**Stored data**
==================================================
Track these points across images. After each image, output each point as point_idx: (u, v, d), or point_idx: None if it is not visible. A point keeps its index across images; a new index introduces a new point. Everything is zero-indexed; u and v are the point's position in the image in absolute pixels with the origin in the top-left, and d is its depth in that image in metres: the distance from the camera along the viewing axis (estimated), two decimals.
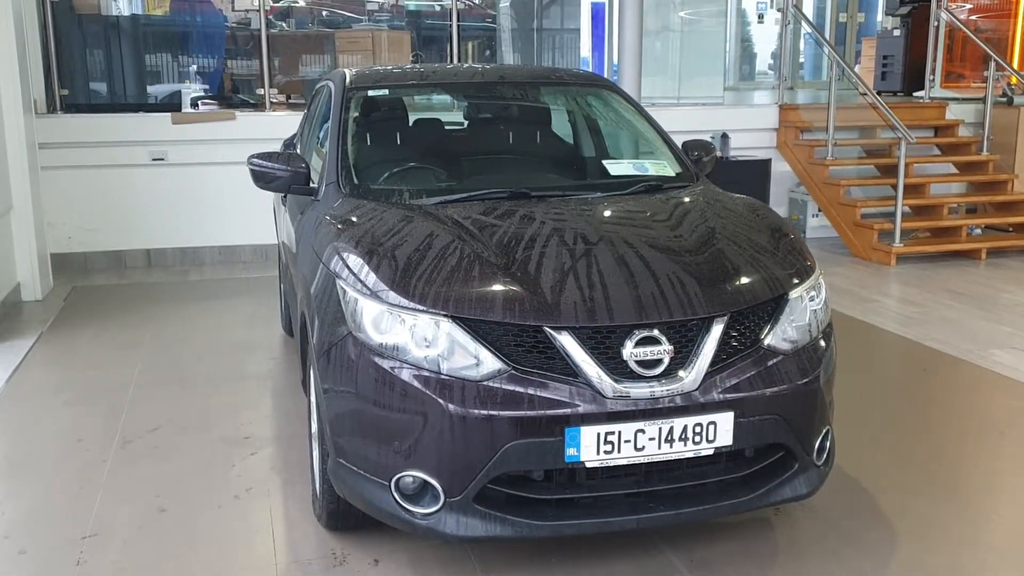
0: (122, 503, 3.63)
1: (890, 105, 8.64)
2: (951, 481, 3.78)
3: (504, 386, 2.73)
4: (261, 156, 3.89)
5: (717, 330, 2.87)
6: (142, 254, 8.24)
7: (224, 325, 6.26)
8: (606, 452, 2.76)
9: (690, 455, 2.85)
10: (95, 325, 6.31)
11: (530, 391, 2.73)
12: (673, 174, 4.01)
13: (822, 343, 3.12)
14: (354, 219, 3.34)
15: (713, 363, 2.86)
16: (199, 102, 9.00)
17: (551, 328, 2.76)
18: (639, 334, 2.79)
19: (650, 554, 3.18)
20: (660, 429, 2.79)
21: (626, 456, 2.78)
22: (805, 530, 3.38)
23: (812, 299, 3.15)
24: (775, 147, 9.41)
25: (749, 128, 9.35)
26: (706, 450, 2.85)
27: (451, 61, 9.80)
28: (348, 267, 3.02)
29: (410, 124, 4.32)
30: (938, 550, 3.25)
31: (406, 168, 3.92)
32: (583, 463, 2.76)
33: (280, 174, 3.84)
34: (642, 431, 2.78)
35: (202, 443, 4.20)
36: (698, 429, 2.83)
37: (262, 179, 3.87)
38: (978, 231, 8.76)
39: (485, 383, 2.73)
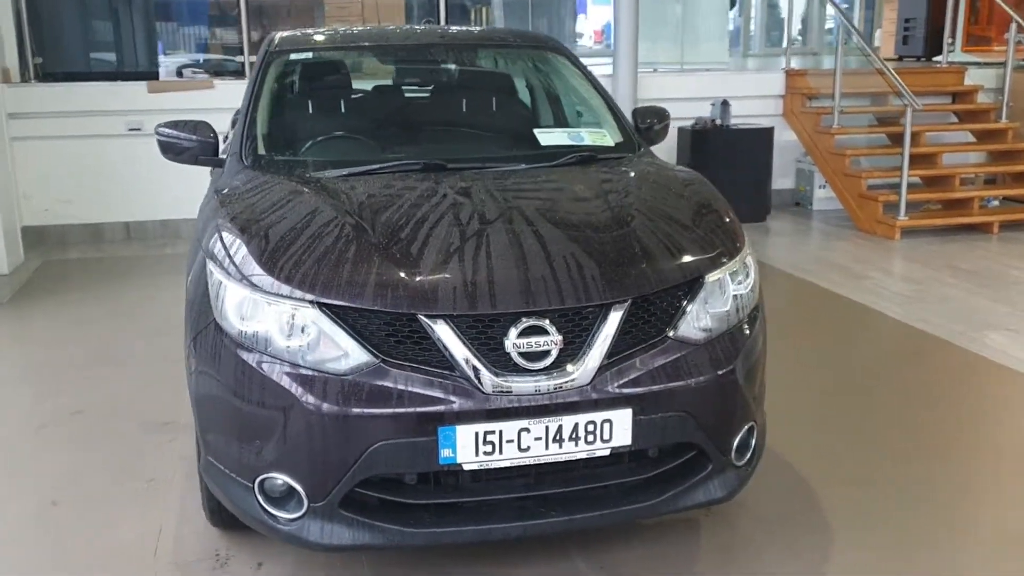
0: (16, 494, 3.44)
1: (907, 71, 8.21)
2: (906, 476, 3.46)
3: (372, 381, 2.46)
4: (169, 124, 3.64)
5: (615, 318, 2.57)
6: (121, 227, 8.08)
7: (183, 301, 6.05)
8: (486, 453, 2.49)
9: (583, 456, 2.57)
10: (55, 300, 6.15)
11: (400, 386, 2.46)
12: (612, 144, 3.70)
13: (745, 331, 2.81)
14: (239, 194, 3.07)
15: (610, 355, 2.57)
16: (184, 70, 8.79)
17: (425, 316, 2.49)
18: (524, 323, 2.50)
19: (556, 559, 2.92)
20: (547, 428, 2.51)
21: (509, 458, 2.51)
22: (736, 532, 3.10)
23: (737, 282, 2.84)
24: (781, 115, 9.00)
25: (754, 95, 8.95)
26: (601, 451, 2.57)
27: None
28: (218, 246, 2.77)
29: (332, 90, 4.03)
30: (874, 551, 2.95)
31: (319, 137, 3.64)
32: (460, 465, 2.49)
33: (187, 144, 3.59)
34: (526, 430, 2.50)
35: (120, 428, 4.00)
36: (591, 428, 2.54)
37: (170, 150, 3.63)
38: (995, 203, 8.31)
39: (350, 378, 2.47)
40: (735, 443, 2.78)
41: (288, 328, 2.52)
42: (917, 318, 5.44)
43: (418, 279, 2.54)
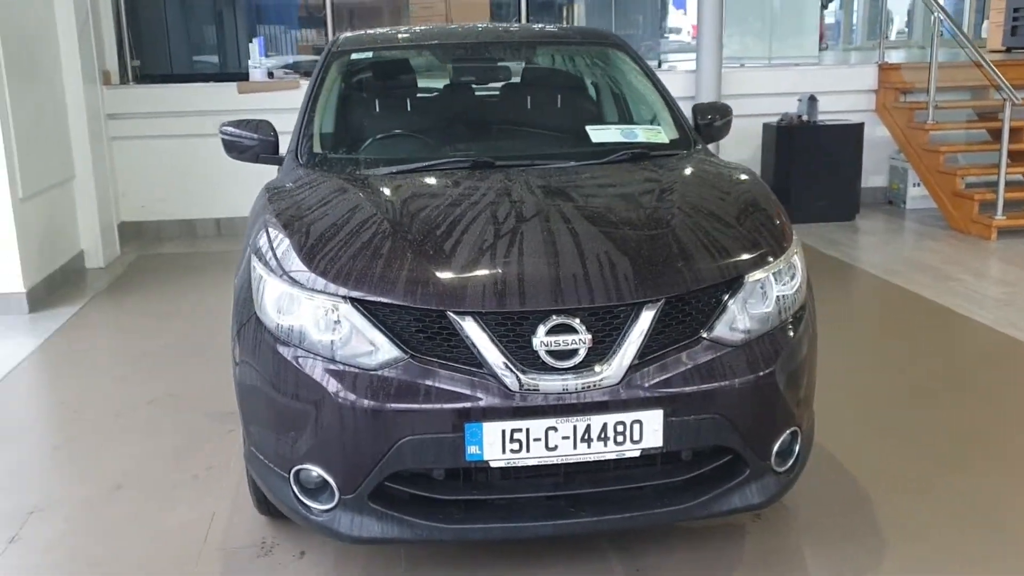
0: (83, 478, 3.60)
1: (1013, 63, 7.82)
2: (975, 490, 3.31)
3: (400, 376, 2.49)
4: (232, 124, 3.75)
5: (646, 318, 2.53)
6: (211, 223, 8.36)
7: None
8: (513, 451, 2.49)
9: (612, 456, 2.54)
10: (143, 293, 6.41)
11: (427, 382, 2.48)
12: (666, 141, 3.64)
13: (788, 333, 2.73)
14: (286, 191, 3.15)
15: (642, 355, 2.53)
16: (275, 71, 9.01)
17: (454, 313, 2.50)
18: (553, 321, 2.49)
19: (592, 560, 2.90)
20: (575, 427, 2.49)
21: (536, 456, 2.50)
22: (783, 539, 3.02)
23: (782, 283, 2.76)
24: (874, 110, 8.71)
25: (845, 90, 8.68)
26: (631, 452, 2.54)
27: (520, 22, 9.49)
28: (262, 242, 2.84)
29: (389, 89, 4.08)
30: (925, 568, 2.83)
31: (373, 136, 3.70)
32: (487, 462, 2.50)
33: (248, 143, 3.70)
34: (554, 429, 2.49)
35: (188, 418, 4.14)
36: (620, 428, 2.51)
37: (233, 148, 3.74)
38: None
39: (380, 372, 2.50)
40: (775, 448, 2.70)
41: (322, 323, 2.57)
42: (1007, 323, 5.19)
43: (448, 276, 2.55)
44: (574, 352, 2.49)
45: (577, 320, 2.49)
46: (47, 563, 3.01)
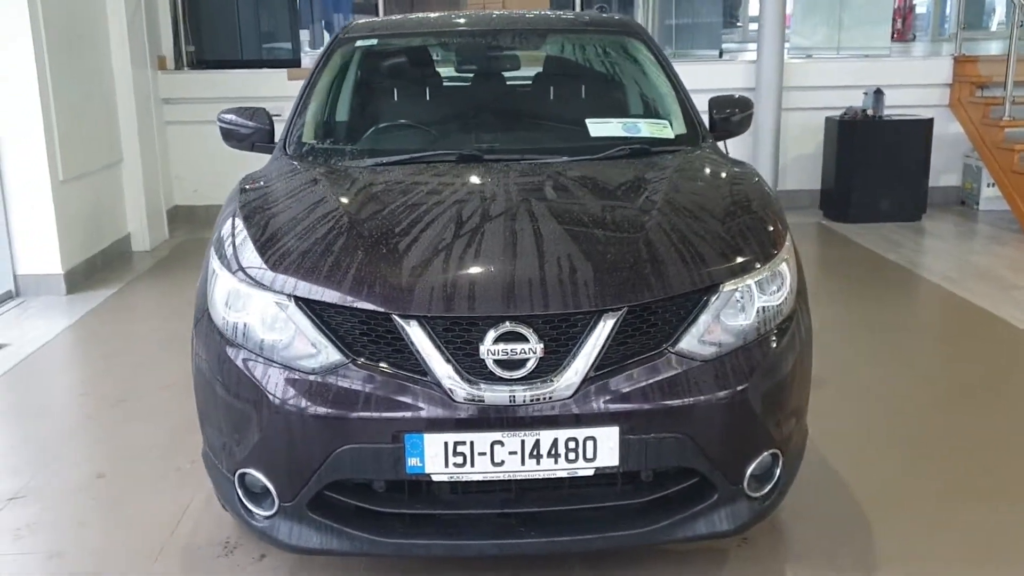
0: (72, 464, 3.59)
1: None
2: (989, 521, 3.04)
3: (340, 381, 2.37)
4: (229, 111, 3.69)
5: (605, 328, 2.36)
6: None
7: None
8: (456, 465, 2.35)
9: (564, 475, 2.38)
10: (182, 277, 6.44)
11: (368, 389, 2.35)
12: (671, 136, 3.44)
13: (770, 346, 2.52)
14: (259, 183, 3.06)
15: (599, 367, 2.36)
16: None
17: (399, 317, 2.36)
18: (502, 328, 2.33)
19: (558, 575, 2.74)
20: (523, 442, 2.34)
21: (481, 471, 2.36)
22: (765, 569, 2.81)
23: (766, 292, 2.56)
24: (947, 105, 8.25)
25: (916, 84, 8.23)
26: (584, 470, 2.37)
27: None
28: (223, 233, 2.76)
29: (387, 78, 3.96)
30: None
31: (366, 126, 3.59)
32: (428, 475, 2.36)
33: (244, 131, 3.64)
34: (500, 443, 2.34)
35: (191, 407, 4.10)
36: (572, 445, 2.35)
37: (230, 136, 3.69)
38: None
39: (319, 377, 2.39)
40: (748, 471, 2.50)
41: (267, 321, 2.47)
42: None
43: (396, 277, 2.42)
44: (524, 362, 2.33)
45: (528, 328, 2.33)
46: (10, 550, 2.99)
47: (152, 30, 7.64)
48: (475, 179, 2.97)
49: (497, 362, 2.33)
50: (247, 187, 3.03)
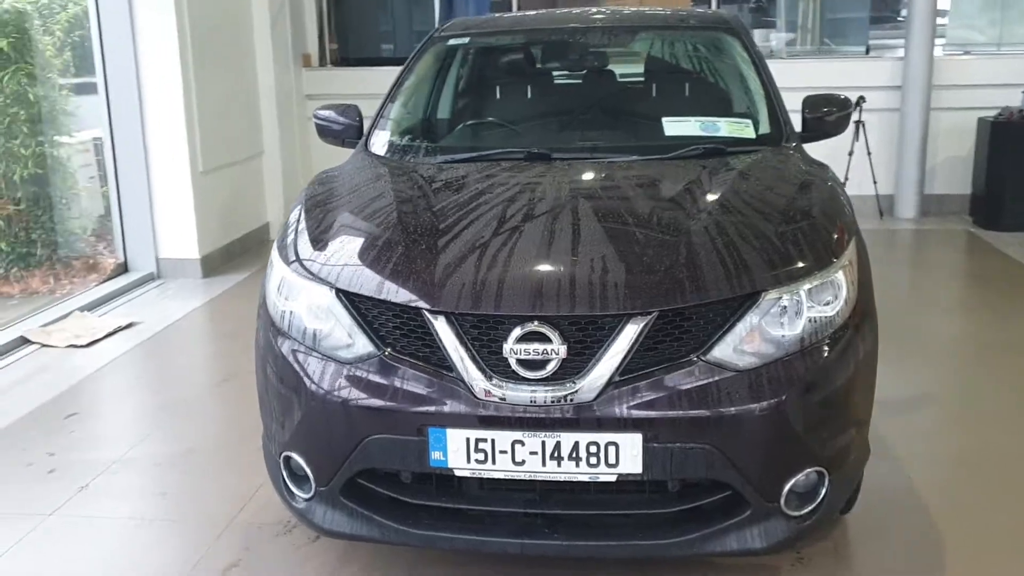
0: (167, 438, 3.83)
1: None
2: None
3: (371, 372, 2.43)
4: (325, 107, 3.82)
5: (631, 331, 2.31)
6: None
7: None
8: (478, 462, 2.36)
9: (585, 479, 2.35)
10: None
11: (396, 381, 2.40)
12: (751, 136, 3.32)
13: (816, 359, 2.40)
14: (330, 177, 3.16)
15: (626, 372, 2.32)
16: None
17: (429, 312, 2.40)
18: (526, 328, 2.33)
19: None
20: (543, 443, 2.33)
21: (503, 469, 2.36)
22: None
23: (823, 303, 2.44)
24: None
25: None
26: (606, 475, 2.34)
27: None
28: (286, 225, 2.87)
29: (475, 76, 3.99)
30: None
31: (446, 123, 3.64)
32: (451, 470, 2.39)
33: (336, 127, 3.75)
34: (520, 443, 2.33)
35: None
36: (593, 449, 2.32)
37: (325, 132, 3.81)
38: None
39: (353, 367, 2.45)
40: (786, 488, 2.39)
41: (311, 312, 2.56)
42: None
43: (428, 273, 2.46)
44: (546, 363, 2.32)
45: (553, 329, 2.31)
46: (98, 512, 3.22)
47: (297, 29, 7.99)
48: (533, 178, 2.97)
49: (520, 362, 2.32)
50: (317, 181, 3.14)
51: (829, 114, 3.51)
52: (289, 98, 7.71)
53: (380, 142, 3.51)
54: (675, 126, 3.36)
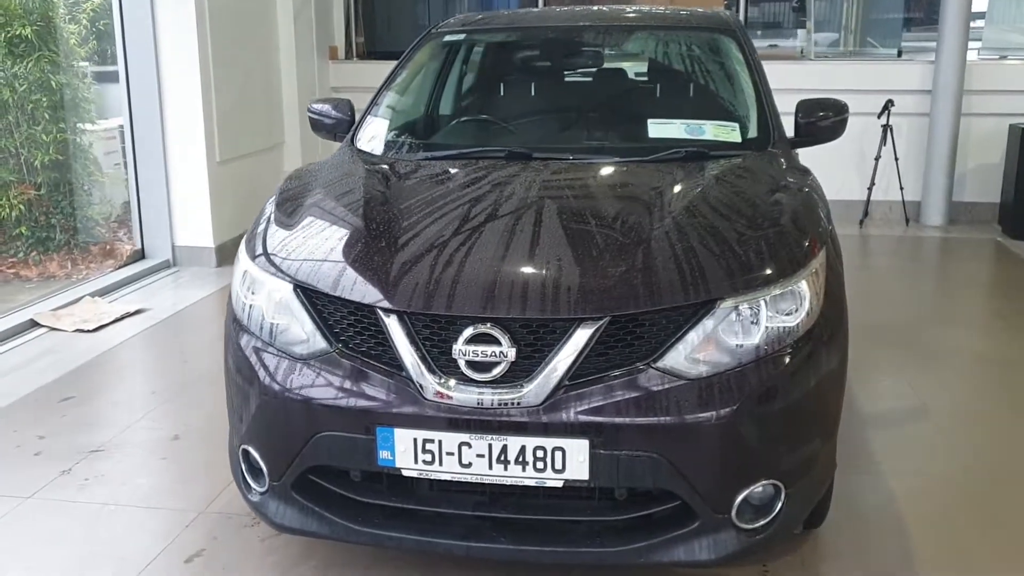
0: (155, 425, 3.87)
1: None
2: None
3: (323, 369, 2.43)
4: (318, 101, 3.83)
5: (582, 336, 2.28)
6: None
7: None
8: (425, 462, 2.35)
9: (532, 483, 2.33)
10: None
11: (347, 379, 2.40)
12: (736, 140, 3.27)
13: (774, 369, 2.35)
14: (309, 171, 3.16)
15: (576, 377, 2.29)
16: None
17: (382, 310, 2.39)
18: (477, 329, 2.31)
19: None
20: (490, 446, 2.31)
21: (450, 471, 2.35)
22: None
23: (781, 312, 2.39)
24: None
25: None
26: (553, 481, 2.31)
27: None
28: (256, 219, 2.88)
29: (463, 74, 3.97)
30: None
31: (430, 120, 3.63)
32: (399, 470, 2.38)
33: (327, 121, 3.76)
34: (467, 444, 2.32)
35: None
36: (540, 454, 2.30)
37: (317, 127, 3.82)
38: None
39: (306, 363, 2.45)
40: (738, 500, 2.35)
41: (271, 306, 2.56)
42: None
43: (385, 271, 2.45)
44: (495, 365, 2.30)
45: (503, 331, 2.30)
46: (75, 497, 3.27)
47: (323, 22, 8.04)
48: (506, 178, 2.95)
49: (469, 363, 2.31)
50: (293, 176, 3.15)
51: (824, 119, 3.44)
52: (312, 90, 7.76)
53: (366, 137, 3.51)
54: (660, 128, 3.31)
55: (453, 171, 3.07)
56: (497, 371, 2.30)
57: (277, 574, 2.82)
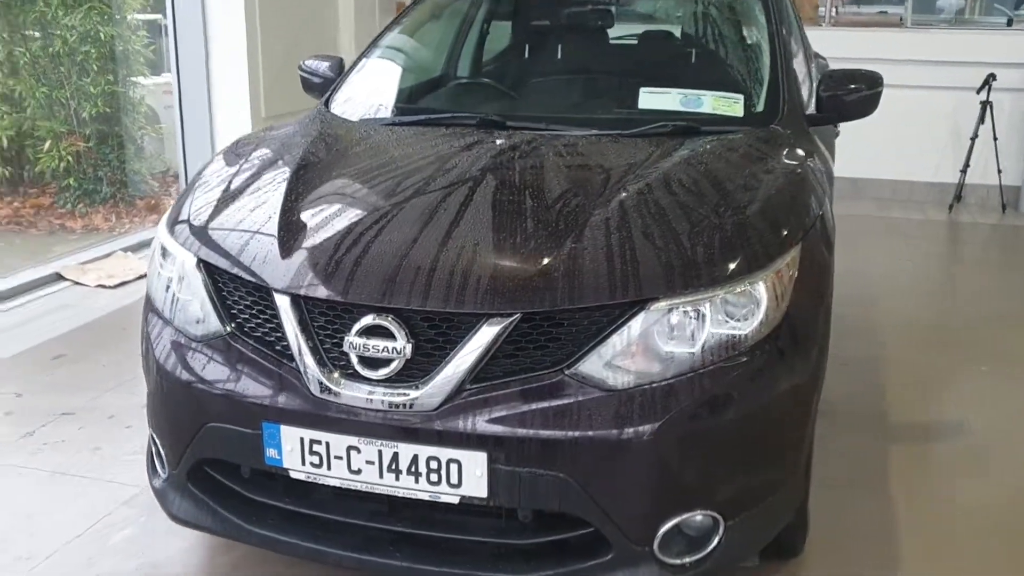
0: (131, 391, 3.73)
1: None
2: None
3: (215, 353, 2.21)
4: (314, 57, 3.60)
5: (487, 334, 1.99)
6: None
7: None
8: (313, 465, 2.11)
9: (426, 497, 2.06)
10: None
11: (238, 366, 2.18)
12: (738, 115, 2.88)
13: (714, 383, 2.02)
14: (259, 137, 2.94)
15: (478, 380, 2.01)
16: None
17: (276, 291, 2.15)
18: (371, 320, 2.05)
19: None
20: (380, 452, 2.05)
21: (338, 477, 2.10)
22: None
23: (730, 317, 2.05)
24: None
25: None
26: (449, 496, 2.04)
27: None
28: (188, 184, 2.68)
29: (458, 31, 3.63)
30: None
31: (409, 81, 3.34)
32: (287, 471, 2.15)
33: (315, 80, 3.52)
34: (356, 449, 2.07)
35: None
36: (434, 465, 2.03)
37: (307, 86, 3.59)
38: None
39: (201, 345, 2.24)
40: (661, 532, 2.03)
41: (175, 281, 2.36)
42: None
43: (285, 249, 2.21)
44: (388, 362, 2.03)
45: (401, 324, 2.03)
46: (28, 462, 3.18)
47: None
48: (458, 148, 2.66)
49: (361, 358, 2.05)
50: (241, 141, 2.93)
51: (849, 93, 3.00)
52: (362, 45, 7.54)
53: (341, 99, 3.25)
54: (652, 98, 2.94)
55: (407, 138, 2.80)
56: (390, 369, 2.03)
57: (195, 562, 2.65)
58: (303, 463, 2.11)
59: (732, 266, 2.09)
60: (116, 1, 6.29)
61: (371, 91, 3.27)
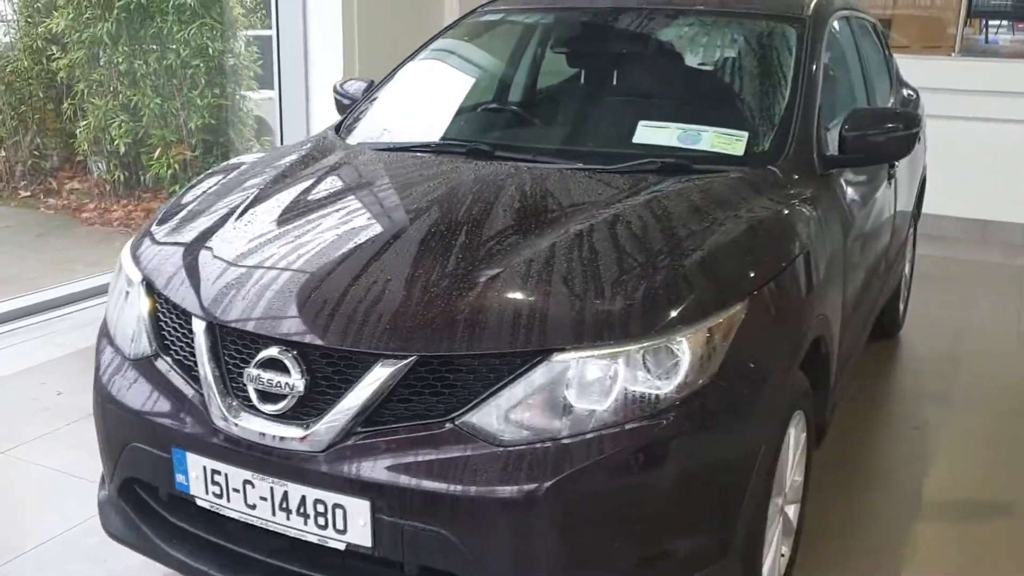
0: None
1: None
2: None
3: (140, 373, 2.23)
4: (348, 80, 3.61)
5: (380, 375, 1.90)
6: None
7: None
8: (215, 495, 2.08)
9: (315, 540, 1.99)
10: None
11: (156, 388, 2.18)
12: (738, 154, 2.66)
13: (616, 444, 1.85)
14: (257, 161, 2.94)
15: (369, 423, 1.92)
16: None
17: (195, 316, 2.14)
18: (274, 352, 1.99)
19: None
20: (272, 489, 2.00)
21: (236, 509, 2.06)
22: None
23: (651, 373, 1.89)
24: None
25: None
26: (335, 542, 1.96)
27: None
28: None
29: (478, 60, 3.51)
30: None
31: (415, 111, 3.28)
32: (194, 498, 2.12)
33: (345, 101, 3.53)
34: (251, 484, 2.02)
35: None
36: (321, 508, 1.96)
37: (340, 109, 3.60)
38: None
39: (131, 364, 2.26)
40: None
41: (121, 299, 2.41)
42: None
43: (212, 273, 2.20)
44: (283, 397, 1.98)
45: (298, 359, 1.97)
46: (42, 460, 3.31)
47: None
48: (422, 177, 2.58)
49: (259, 392, 2.00)
50: (234, 159, 2.96)
51: (879, 134, 2.72)
52: None
53: (349, 122, 3.23)
54: (649, 133, 2.76)
55: (382, 165, 2.74)
56: (282, 404, 1.97)
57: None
58: (207, 492, 2.09)
59: (654, 319, 1.92)
60: (227, 18, 6.55)
61: (378, 118, 3.24)
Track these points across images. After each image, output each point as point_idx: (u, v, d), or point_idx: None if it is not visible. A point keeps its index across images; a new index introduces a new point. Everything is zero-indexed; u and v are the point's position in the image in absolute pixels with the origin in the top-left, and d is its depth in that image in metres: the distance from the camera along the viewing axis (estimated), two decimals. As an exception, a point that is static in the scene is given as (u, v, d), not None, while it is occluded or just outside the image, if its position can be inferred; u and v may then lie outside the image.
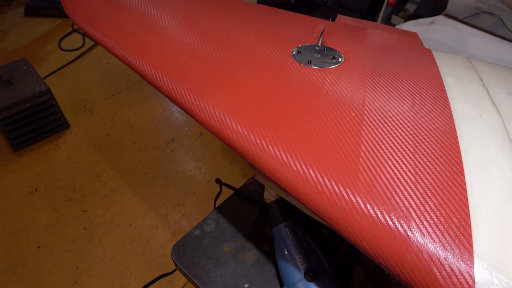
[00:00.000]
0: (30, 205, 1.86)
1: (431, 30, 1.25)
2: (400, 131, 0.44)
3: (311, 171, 0.41)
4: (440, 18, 1.32)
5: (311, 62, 0.56)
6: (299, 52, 0.58)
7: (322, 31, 0.67)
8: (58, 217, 1.81)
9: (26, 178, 1.96)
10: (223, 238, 0.72)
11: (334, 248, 0.70)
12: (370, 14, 2.34)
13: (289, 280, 0.59)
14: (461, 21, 1.31)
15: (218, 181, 0.90)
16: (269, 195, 0.76)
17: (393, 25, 2.27)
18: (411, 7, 2.33)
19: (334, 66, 0.56)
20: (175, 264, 0.68)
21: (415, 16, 2.18)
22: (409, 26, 1.30)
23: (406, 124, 0.45)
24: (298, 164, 0.42)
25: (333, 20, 0.76)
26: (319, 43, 0.63)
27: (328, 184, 0.40)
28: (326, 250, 0.64)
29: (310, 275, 0.58)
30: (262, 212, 0.78)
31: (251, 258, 0.69)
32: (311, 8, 2.33)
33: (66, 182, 1.96)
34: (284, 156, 0.43)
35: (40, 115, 2.04)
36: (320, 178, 0.40)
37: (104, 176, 2.00)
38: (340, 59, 0.58)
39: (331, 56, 0.58)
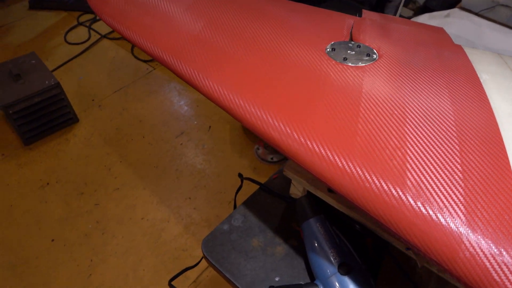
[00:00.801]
==================================================
**Work request**
Every line from the line containing "34: (642, 431, 2.78)" through the line containing "38: (978, 231, 8.76)" in the records above must be retyped exactly. Leave out the rest.

**Result for this exercise**
34: (642, 431, 2.78)
35: (202, 443, 4.20)
36: (698, 429, 2.83)
37: (262, 179, 3.87)
38: (978, 231, 8.76)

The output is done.